Find the foot of the perpendicular from the point P(1,2,3) on the line x-6/3=y-7/2=z-7/-2 ? Also obtain the equation of the plane containing the line and the point (1,2,3).

Kindly provide the solution!

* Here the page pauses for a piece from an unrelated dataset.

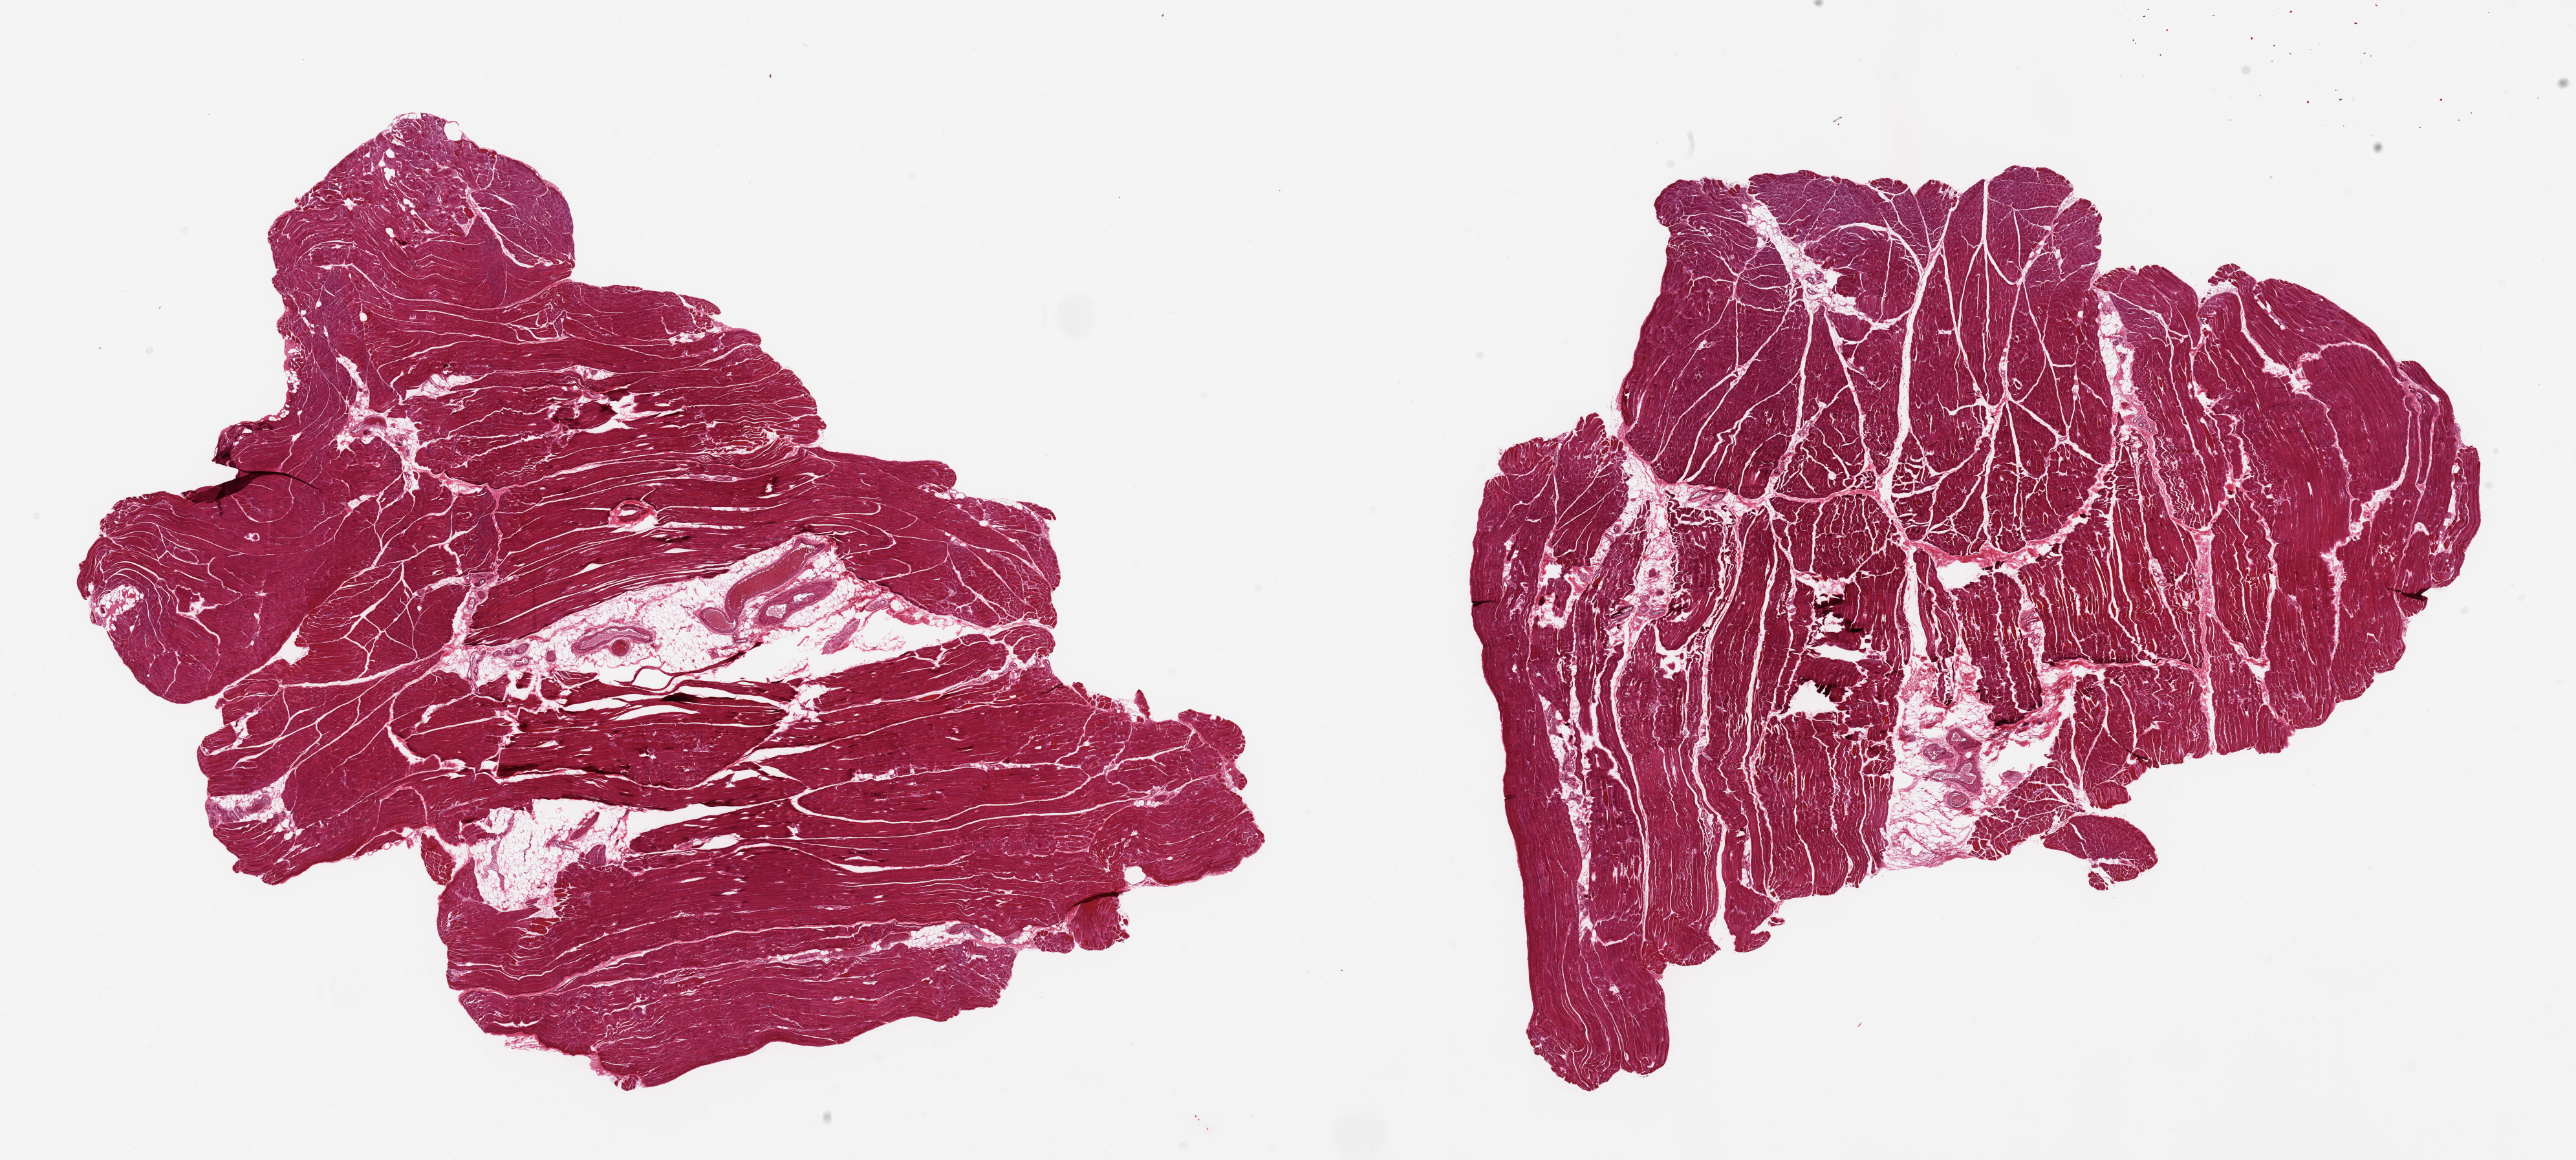
Whole-slide image, hematoxylin and eosin (H&E) stain, shown as a low-resolution overview of the whole scanned area (about 31.5 x 14.2 mm, acquisition: 20x scan); PAXgene-fixed, paraffin-embedded tissue; target tissue: skeletal muscle; donor tissue sample. Donor sex: male.
Review note (as recorded): 2 pieces; 10 & 20% internal fat.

Also, please explain how to find the direction ratios when the foot of the perpendicular lies on a line?

The given equation of the plane is $x-\frac{6}{3}=y-\frac{7}{2}=z-\left(\frac{7}{-2}\right)$
This equation can be rewritten as;
$$\begin{gathered} x-2=y-\frac{7}{2}=z+\frac{7}{2} \\ \Rightarrow x-2=y-\frac{7}{2}-\frac{7}{2}-z=0 \\ \Rightarrow x-2=y-z-7 \\ \Rightarrow x-y+z+5=0 \end{gathered}$$
Let $Q\left(a,b,c\right)$ be the point of the foot of the perpendicular drawn from the point $P\left(1,2,3\right)$
Since $Q\left(a,b,c\right)$ lies on the plane $x-y+z+5=0$ we get;
$a-b+c+5=0$..........(i)
The direction ratios of the normal to the given plane is 1, -1, 1.
The direction ratios of PQ is $\left(a-1\right),\left(b-2\right),\left(c-3\right)$.

Since, PQ is normal to the given plane , we have
$\frac{a-1}{1}=\frac{b-2}{-1}=\frac{c-3}{1}=k$ (say)
$$\begin{gathered} a-1=k, b-2=-k, c-3=k \\ \Rightarrow a=\left(k+1\right); b=\left(2-k\right); c=\left(k+3\right) \end{gathered}$$
Thus from (i) we have;
$$\begin{gathered} k+1-\left(2-k\right)+\left(k+3\right)+5=0 \\ \Rightarrow k+1-2+k+k+3+5=0 \\ \Rightarrow 3k+7=0 \\ \Rightarrow k=-\frac{7}{3} \end{gathered}$$
$$\begin{gathered} a=k+1=-\frac{7}{3}+1=-\frac{4}{3} \\ b=2-k=2+\frac{7}{3}=\frac{13}{3} \\ c=k+3=-\frac{7}{3}+3=\frac{2}{3} \end{gathered}$$
So the coordinates of the foot of the perpendicular are $\left(\frac{-4}{3},\frac{13}{3},\frac{2}{3}\right)$.
Equation of the plane passes through $\left(1,2,3\right)$ is;
$$\begin{gathered} a\left(x-1\right)+b\left(y-2\right)+c\left(z-3\right)=0 \\ \Rightarrow \frac{-4}{3}\left(x-1\right)+\frac{13}{3}\left(y-2\right)+\frac{2}{3}\left(z-3\right)=0 \\ \Rightarrow \frac{-4x}{3}+\frac{4}{3}+\frac{13y}{3}-\frac{26}{3}+\frac{2z}{3}-2=0 \\ \Rightarrow -4x+4+13y-26+2z-6=0 \\ \Rightarrow 4x-13y-2z+28=0 \end{gathered}$$